##### Dataset excerpts #####

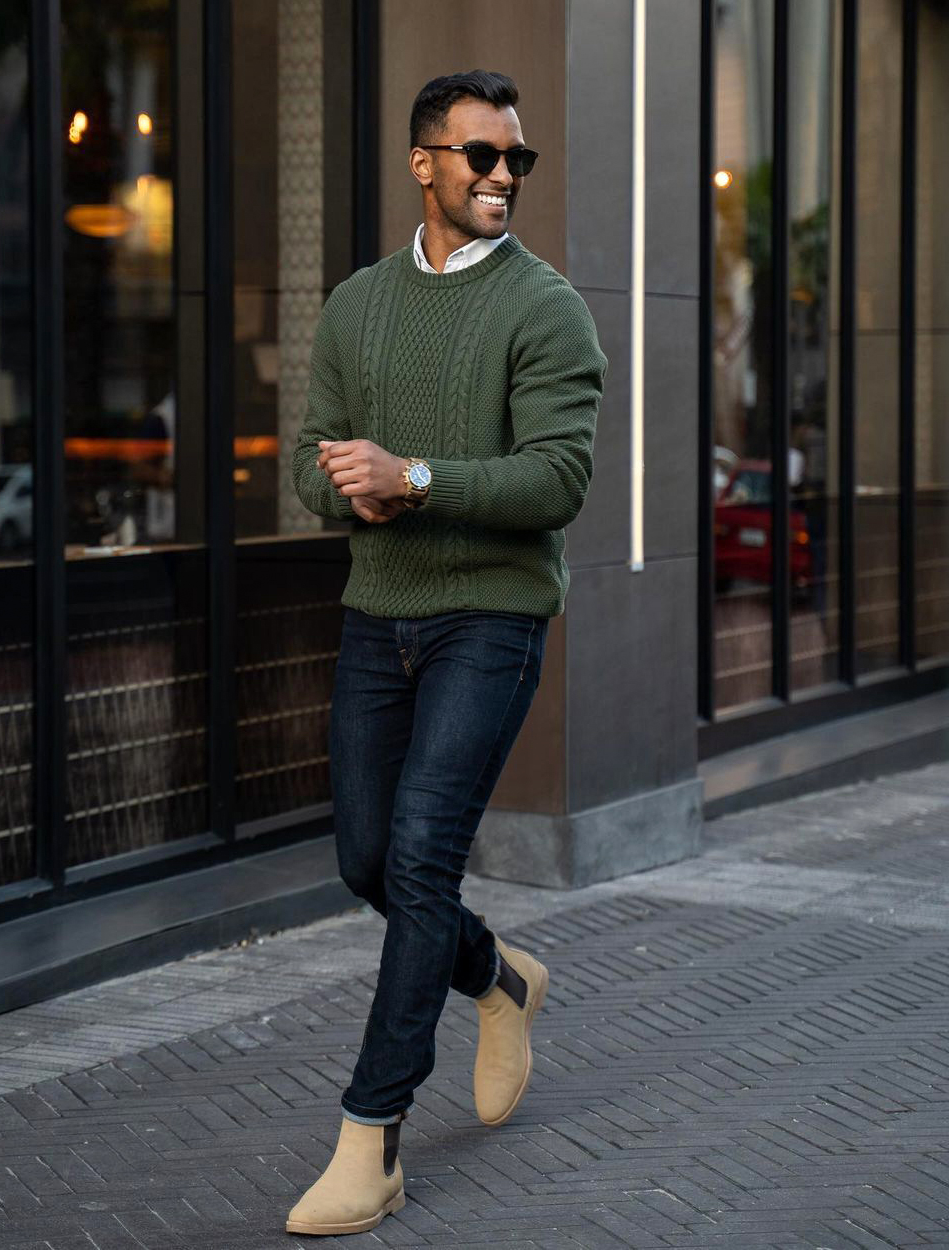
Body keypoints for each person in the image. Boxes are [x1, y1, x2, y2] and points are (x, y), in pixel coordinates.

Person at [286, 70, 606, 1237]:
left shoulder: (547, 308)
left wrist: (414, 477)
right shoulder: (358, 303)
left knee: (420, 856)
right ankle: (502, 978)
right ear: (424, 164)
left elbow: (558, 479)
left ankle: (369, 1140)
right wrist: (351, 495)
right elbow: (302, 465)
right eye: (479, 156)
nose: (501, 176)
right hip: (381, 613)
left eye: (515, 159)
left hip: (491, 617)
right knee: (367, 860)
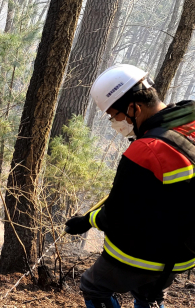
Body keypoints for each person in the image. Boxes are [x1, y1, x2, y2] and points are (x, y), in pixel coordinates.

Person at [64, 64, 195, 308]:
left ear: (134, 107)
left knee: (93, 286)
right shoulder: (190, 117)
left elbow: (117, 215)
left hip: (147, 256)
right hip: (186, 253)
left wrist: (87, 221)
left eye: (115, 115)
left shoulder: (145, 150)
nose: (115, 122)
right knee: (148, 291)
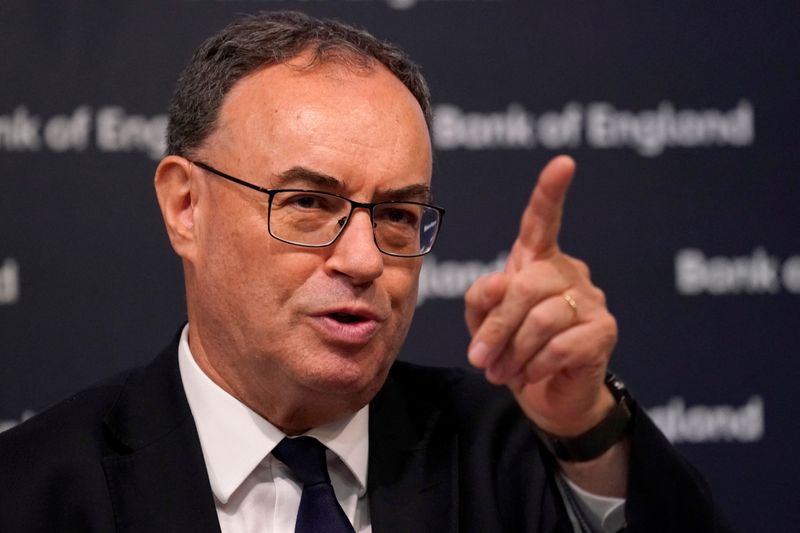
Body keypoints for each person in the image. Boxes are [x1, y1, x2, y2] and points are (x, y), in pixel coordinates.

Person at [0, 11, 732, 533]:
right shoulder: (35, 489)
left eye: (397, 214)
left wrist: (584, 426)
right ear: (186, 206)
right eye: (310, 203)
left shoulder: (507, 451)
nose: (364, 260)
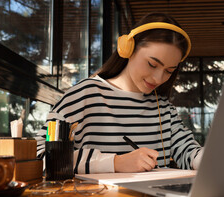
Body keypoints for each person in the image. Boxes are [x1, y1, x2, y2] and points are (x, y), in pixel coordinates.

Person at [36, 12, 203, 173]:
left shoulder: (164, 108)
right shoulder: (83, 95)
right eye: (152, 64)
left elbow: (189, 152)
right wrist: (115, 162)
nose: (158, 78)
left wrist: (207, 158)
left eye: (169, 71)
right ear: (128, 49)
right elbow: (41, 156)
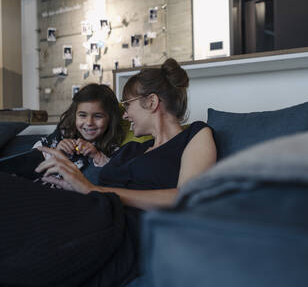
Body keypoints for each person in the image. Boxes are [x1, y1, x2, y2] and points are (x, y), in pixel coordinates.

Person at [0, 58, 216, 286]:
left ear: (152, 102)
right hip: (89, 212)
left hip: (118, 227)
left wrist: (94, 189)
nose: (124, 115)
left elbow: (187, 197)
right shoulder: (132, 149)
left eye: (128, 105)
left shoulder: (195, 134)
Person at [33, 83, 124, 175]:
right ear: (74, 115)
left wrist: (97, 156)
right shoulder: (64, 133)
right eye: (83, 115)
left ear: (111, 119)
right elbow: (34, 154)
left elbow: (114, 176)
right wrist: (57, 153)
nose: (89, 123)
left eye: (97, 116)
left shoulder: (112, 149)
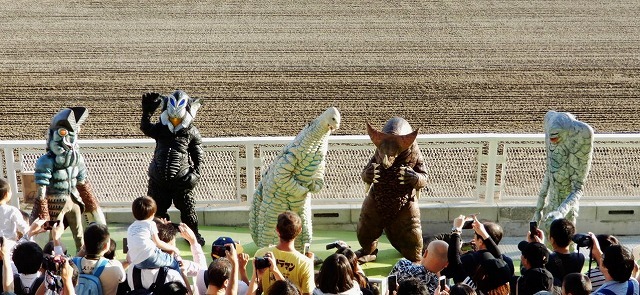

#####

[What is being asked] Could you find every line in the records above that contains the word "shoulder" and copy it?

[Exercise response]
left shoulder: (547, 308)
right shoulder: (358, 303)
right shoulder: (190, 117)
left shoulder: (145, 150)
right shoulder: (35, 489)
left shoulder: (507, 451)
left shoulder: (164, 108)
right shoulder: (83, 95)
right shoulder: (132, 149)
left shoulder: (195, 134)
right shoulder: (64, 133)
left shoulder: (112, 149)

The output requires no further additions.